Era ieri la storia che conta, l'Italia di persone che avevano fatto la guerra e tornavano lo stesso con i sogni stretti in tasca, vicini a tutti i valori ammaccati ma intonsi. Era ieri eppure è oggi. Enzo Biagi immortalò Eugenio Montale in un'intervista pubblicata nei primi anni 80 e alla domanda "quali sono secondo lei le maggiori virtù degli italiani?", il poeta rispondeva "hanno una grande forza di sopportazione, ma non dimostrano una sufficiente avversione per le mascalzonate che avvengono nella gestione degli affari pubblici, perchè loro stessi si sentono colpevoli, loro stessi farebbero così" (Testimone del tempo -Enzo Biagi, 1980)

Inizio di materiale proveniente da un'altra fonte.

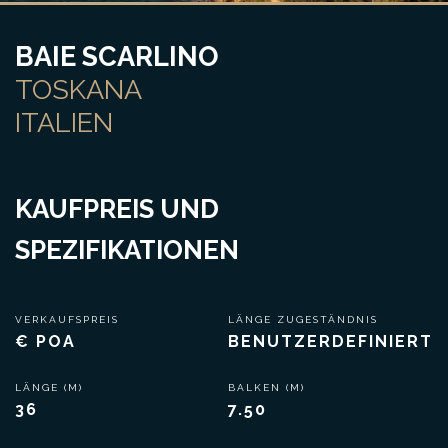
BAIE SCARLINO
TOSKANA
ITALIEN
KAUFPREIS UND
SPEZIFIKATIONEN
VERKAUFSPREIS
LÄNGE ZUGESTÄNDNIS
€ POA
BENUTZERDEFINIERT
LÄNGE (M)
BALKEN (M)
36
7.50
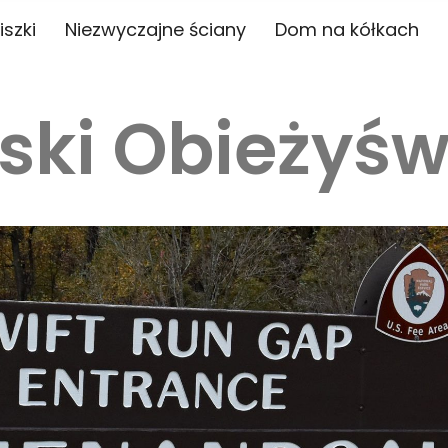
iszki
Niezwyczajne ściany
Dom na kółkach
ski Obieżyśw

Possiamo forse dire di essere cambiati? Cos'è che "era ieri" allora, cosa si è perso irrimediabilmente nelle pieghe della storia? La virtù o la pena? La speranza o il ricordo del terrore?
Enzo Biagi racconta e nella sue parole non scopro grandi verità nè false illusioni. E' un semplice uomo quello che è sorto tra le righe mentre leggevo, un uomo che tira un piccolo filo tra le vicende del suo destino, nel quale resto intrecciata, provando il dolore che lasciano le cose irrimediabilmente perdute. Una generazione di uomini che hanno creduto e hanno fatto credere che valesse la pena battersi per qualcosa di molto più grande di se stessi, la patria, il paese che i padri dovranno trasmettere ai figli. Uomini che non hanno eredi nel mio presente e mi chiedo a quali modelli poter far riferimento per discernere, capire, sviscerare la realtà.
"C'è chi sostiene che il potere dei mass-media è più forte di quello politico: non direi. Il diritto di parola ha in effetti ben poco valore se nessuno ascolta. Peggio, se si raccontano bugie, come spesso succede...però i fatti hanno una logica ineluttabile, prima o poi quello che è buono e quello che è cattivo viene fuori" (Era Ieri -Enzo Biagi p. 263)
Esistono parole che hanno il potere di arrivare lontano. Sarebbe bello se fossero sempre in mano ad uomini così.